## [Work request]
Count every line in the data that contains the word "around", then report that number alone.

## [Source material]
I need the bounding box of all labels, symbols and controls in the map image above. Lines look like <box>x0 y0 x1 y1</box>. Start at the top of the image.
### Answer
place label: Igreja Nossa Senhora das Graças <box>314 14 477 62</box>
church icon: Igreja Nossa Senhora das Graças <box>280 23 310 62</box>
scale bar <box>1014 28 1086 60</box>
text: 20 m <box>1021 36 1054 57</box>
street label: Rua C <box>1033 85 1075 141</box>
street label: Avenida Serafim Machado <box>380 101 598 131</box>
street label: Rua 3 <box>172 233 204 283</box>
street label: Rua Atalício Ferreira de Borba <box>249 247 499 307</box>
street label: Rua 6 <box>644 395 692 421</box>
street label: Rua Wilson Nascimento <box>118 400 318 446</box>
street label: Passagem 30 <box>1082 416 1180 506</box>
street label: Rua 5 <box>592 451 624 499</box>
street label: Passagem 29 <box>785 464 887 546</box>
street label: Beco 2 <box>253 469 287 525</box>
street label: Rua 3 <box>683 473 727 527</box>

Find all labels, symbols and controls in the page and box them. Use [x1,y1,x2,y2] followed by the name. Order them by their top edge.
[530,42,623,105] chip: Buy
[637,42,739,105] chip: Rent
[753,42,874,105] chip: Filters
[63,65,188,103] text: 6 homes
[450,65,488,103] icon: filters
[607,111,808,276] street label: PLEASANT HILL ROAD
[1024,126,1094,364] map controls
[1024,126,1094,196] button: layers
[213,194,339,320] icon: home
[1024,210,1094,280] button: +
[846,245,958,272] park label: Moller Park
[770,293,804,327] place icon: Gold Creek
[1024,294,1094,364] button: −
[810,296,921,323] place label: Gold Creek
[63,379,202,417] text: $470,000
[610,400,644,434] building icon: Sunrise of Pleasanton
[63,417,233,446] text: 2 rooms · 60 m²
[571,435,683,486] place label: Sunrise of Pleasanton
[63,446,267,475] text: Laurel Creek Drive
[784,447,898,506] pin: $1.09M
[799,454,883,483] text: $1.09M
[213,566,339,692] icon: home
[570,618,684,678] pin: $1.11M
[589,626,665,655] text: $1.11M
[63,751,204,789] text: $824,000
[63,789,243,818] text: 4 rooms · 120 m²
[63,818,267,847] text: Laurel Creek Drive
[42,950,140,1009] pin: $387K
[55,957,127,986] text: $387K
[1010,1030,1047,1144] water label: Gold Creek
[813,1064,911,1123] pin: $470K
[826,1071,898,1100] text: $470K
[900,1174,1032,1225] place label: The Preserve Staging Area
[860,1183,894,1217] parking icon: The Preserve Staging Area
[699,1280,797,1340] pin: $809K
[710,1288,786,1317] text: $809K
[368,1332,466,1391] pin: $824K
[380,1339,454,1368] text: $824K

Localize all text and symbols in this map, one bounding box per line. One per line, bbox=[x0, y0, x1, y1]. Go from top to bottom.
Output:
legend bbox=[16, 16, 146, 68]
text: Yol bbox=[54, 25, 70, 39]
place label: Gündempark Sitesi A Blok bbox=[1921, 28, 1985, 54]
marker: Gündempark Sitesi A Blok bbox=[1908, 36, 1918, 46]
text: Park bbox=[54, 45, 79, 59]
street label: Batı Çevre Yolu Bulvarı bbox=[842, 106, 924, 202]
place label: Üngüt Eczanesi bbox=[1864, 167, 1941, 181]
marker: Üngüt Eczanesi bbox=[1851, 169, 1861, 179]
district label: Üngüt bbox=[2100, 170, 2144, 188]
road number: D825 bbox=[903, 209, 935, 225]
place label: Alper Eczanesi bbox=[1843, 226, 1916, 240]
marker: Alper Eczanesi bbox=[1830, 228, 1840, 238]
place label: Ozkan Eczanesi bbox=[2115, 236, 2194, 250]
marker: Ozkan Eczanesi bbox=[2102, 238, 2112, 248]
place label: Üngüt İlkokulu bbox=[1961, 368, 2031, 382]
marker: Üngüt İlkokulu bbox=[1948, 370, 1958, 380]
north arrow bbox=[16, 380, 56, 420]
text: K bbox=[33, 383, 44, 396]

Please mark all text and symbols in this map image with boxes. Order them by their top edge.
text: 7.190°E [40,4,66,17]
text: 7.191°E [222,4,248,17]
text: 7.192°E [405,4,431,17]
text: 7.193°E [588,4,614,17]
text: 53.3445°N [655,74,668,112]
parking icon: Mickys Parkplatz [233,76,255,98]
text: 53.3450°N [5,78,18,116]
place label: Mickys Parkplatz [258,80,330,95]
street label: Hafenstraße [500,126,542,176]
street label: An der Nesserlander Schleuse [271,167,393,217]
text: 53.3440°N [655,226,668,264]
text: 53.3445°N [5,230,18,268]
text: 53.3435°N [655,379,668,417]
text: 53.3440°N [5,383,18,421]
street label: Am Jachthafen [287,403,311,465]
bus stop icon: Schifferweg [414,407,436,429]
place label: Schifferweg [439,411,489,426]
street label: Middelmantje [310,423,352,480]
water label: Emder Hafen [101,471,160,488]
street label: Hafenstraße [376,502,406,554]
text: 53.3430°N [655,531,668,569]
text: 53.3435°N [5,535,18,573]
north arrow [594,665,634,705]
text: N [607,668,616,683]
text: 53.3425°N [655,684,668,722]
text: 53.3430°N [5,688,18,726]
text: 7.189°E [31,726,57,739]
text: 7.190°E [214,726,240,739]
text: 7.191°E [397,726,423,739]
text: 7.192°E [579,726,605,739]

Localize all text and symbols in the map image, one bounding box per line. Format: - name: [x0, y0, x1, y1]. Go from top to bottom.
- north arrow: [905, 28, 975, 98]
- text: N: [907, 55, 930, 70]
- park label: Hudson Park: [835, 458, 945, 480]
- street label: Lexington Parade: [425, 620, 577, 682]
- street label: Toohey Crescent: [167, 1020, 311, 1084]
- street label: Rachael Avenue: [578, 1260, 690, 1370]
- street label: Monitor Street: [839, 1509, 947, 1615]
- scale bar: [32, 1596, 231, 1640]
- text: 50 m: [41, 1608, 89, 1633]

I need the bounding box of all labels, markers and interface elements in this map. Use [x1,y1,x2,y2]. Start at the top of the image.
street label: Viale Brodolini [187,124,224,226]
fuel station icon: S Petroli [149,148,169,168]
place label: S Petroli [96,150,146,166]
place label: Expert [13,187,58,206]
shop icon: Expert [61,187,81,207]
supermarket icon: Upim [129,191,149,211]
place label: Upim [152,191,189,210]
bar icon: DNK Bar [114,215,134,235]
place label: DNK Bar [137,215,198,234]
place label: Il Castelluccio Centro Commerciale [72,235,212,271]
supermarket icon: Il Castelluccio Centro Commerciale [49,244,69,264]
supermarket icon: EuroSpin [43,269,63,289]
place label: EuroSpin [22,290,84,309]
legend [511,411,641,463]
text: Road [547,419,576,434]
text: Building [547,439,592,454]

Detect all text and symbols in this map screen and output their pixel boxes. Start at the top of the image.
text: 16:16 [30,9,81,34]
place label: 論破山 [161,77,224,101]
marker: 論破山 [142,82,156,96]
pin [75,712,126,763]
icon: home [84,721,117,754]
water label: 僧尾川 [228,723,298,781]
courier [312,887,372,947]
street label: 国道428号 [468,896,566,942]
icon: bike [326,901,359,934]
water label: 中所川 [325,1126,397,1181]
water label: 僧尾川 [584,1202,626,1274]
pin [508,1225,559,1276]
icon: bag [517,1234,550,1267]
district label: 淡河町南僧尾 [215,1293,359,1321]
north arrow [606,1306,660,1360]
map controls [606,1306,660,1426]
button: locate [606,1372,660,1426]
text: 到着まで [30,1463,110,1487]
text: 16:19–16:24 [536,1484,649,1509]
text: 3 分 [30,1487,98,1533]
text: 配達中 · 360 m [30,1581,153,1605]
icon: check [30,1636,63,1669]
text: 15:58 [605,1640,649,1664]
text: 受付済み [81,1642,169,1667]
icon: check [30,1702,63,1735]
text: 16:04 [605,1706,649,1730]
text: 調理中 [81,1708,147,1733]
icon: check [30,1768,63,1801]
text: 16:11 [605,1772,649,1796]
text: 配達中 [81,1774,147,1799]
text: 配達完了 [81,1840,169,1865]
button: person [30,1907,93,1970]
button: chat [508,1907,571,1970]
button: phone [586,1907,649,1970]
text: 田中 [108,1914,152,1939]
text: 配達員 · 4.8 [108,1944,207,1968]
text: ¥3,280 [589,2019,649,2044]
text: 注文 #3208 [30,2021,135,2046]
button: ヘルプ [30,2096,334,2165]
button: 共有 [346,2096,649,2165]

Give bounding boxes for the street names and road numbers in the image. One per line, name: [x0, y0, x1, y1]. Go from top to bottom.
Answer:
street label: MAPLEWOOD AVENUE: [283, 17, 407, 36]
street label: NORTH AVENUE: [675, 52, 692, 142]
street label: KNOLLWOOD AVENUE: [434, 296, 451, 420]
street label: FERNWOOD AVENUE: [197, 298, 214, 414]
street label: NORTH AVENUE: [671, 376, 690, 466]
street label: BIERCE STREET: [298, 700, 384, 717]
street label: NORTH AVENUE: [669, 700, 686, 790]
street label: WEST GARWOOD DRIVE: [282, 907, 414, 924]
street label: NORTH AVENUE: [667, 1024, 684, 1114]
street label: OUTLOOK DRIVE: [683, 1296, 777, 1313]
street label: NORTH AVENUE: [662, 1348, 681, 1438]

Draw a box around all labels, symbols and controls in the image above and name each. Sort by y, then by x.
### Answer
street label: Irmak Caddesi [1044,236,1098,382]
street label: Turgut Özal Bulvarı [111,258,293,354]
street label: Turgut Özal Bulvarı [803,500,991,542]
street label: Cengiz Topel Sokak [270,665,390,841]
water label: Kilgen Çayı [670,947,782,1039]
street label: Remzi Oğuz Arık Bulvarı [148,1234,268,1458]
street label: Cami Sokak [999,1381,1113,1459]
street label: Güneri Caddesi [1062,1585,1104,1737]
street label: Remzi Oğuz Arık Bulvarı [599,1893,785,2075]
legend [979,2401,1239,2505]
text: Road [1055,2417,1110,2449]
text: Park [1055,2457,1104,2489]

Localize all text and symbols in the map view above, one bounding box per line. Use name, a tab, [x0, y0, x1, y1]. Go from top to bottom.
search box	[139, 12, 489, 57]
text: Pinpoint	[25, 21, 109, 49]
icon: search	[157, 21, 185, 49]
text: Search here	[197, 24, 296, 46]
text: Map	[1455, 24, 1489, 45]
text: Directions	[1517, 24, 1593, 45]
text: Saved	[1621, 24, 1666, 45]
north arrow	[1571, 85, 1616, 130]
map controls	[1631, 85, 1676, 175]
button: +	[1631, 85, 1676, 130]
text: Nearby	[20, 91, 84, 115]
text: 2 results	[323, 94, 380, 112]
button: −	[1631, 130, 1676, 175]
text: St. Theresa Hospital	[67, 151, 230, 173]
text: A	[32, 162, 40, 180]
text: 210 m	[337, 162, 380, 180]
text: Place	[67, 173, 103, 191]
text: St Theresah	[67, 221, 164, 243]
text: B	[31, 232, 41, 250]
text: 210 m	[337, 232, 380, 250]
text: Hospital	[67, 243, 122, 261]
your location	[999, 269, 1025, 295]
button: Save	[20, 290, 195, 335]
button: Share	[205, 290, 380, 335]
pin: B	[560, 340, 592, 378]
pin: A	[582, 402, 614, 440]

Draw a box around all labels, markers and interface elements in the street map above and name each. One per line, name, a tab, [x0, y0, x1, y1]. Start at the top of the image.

## [Task output]
2